(Stored items from a collection)
########
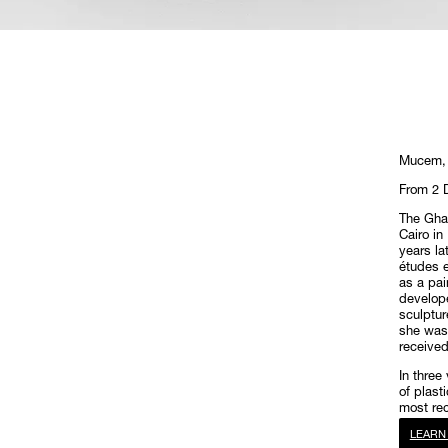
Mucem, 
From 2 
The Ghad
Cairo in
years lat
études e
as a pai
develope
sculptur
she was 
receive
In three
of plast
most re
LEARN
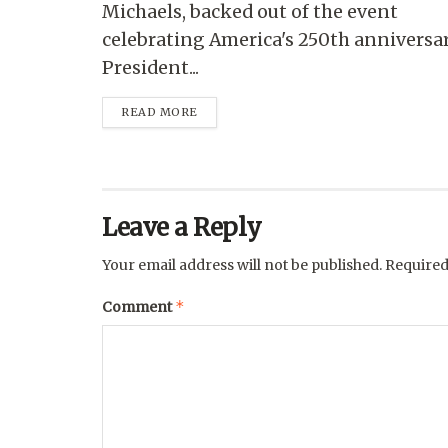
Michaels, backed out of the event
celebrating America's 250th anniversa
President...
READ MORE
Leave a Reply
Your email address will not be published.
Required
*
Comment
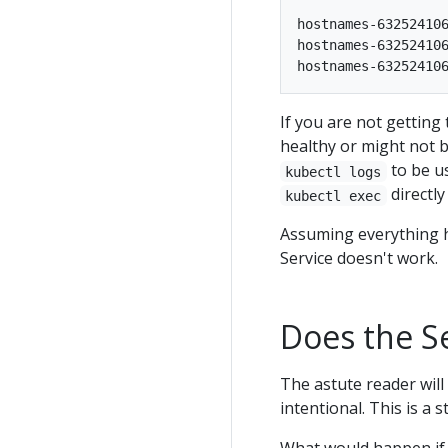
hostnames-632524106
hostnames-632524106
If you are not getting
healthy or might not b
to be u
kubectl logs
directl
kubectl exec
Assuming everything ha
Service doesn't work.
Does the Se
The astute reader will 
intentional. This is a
########
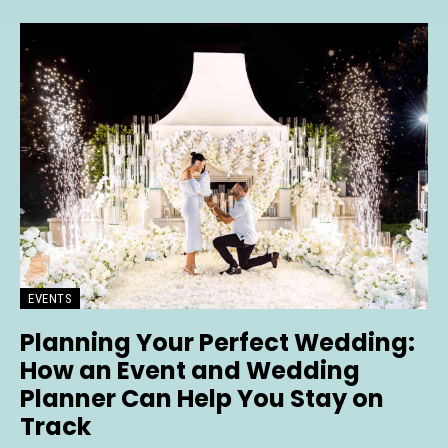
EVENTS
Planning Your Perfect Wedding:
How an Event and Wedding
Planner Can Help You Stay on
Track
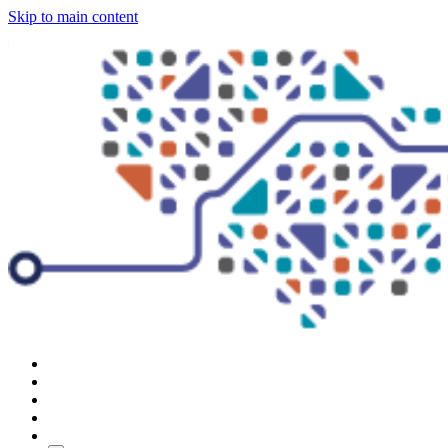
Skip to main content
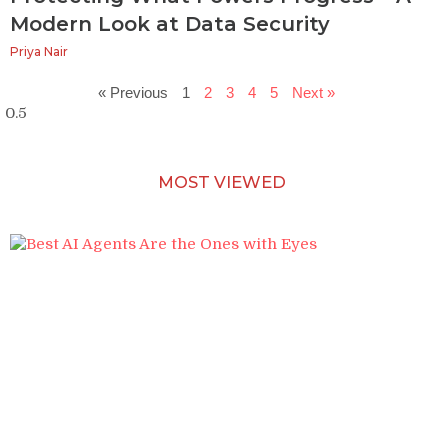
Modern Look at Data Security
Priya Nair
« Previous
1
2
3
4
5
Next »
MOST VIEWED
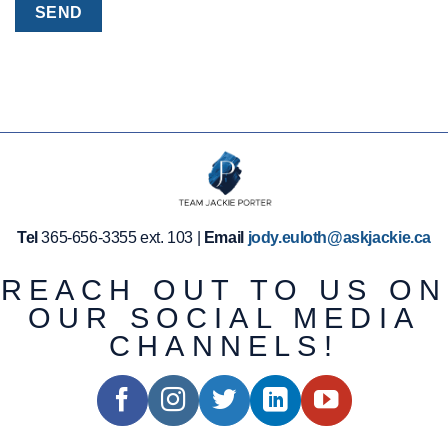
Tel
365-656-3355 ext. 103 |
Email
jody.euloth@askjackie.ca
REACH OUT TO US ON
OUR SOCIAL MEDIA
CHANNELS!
########
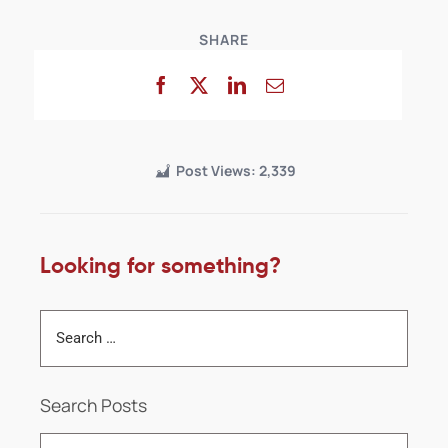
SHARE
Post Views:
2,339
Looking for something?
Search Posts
########
# WHAT YOU NEED TO DO
Go through the records above and copy every line with the word "will".

# RESPONSE
Your email address will not be published.
The astute reader will 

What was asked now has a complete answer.